■ Data:
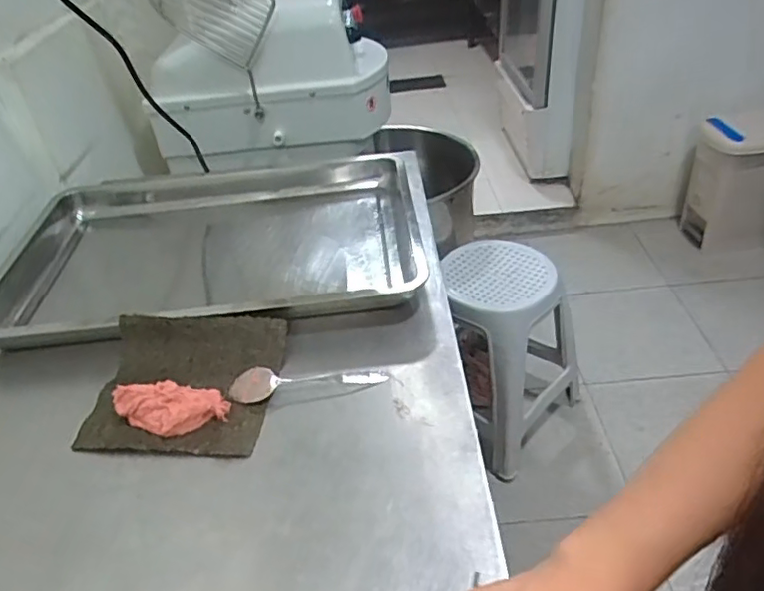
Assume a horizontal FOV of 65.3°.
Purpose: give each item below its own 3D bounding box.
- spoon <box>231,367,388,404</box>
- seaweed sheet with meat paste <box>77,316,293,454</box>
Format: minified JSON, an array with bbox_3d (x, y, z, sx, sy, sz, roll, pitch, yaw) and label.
[{"bbox_3d":[-0.082,0.093,0.664,0.173,0.019,0.036,-8,38,-2],"label":"spoon"},{"bbox_3d":[-0.223,0.093,0.671,0.199,0.042,0.178,-1,38,7],"label":"seaweed sheet with meat paste"}]

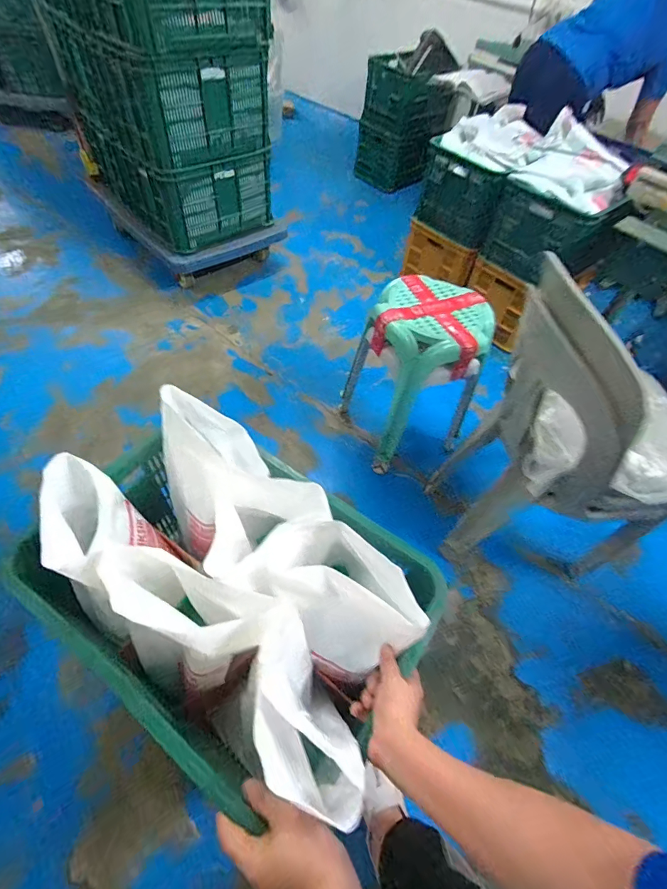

■ Try it:
Transcribe the records above exactly, without images.

■ Output below:
Assume a horizontal FOV of 65.3°.
Purpose: give each item below its own 3D bounding box.
- spoon <box>231,367,388,404</box>
- seaweed sheet with meat paste <box>77,316,293,454</box>
Format: minified JSON, an array with bbox_3d (x, y, z, sx, sy, sz, roll, pitch, yaw) and label.
[{"bbox_3d":[-0.082,0.093,0.664,0.173,0.019,0.036,-8,38,-2],"label":"spoon"},{"bbox_3d":[-0.223,0.093,0.671,0.199,0.042,0.178,-1,38,7],"label":"seaweed sheet with meat paste"}]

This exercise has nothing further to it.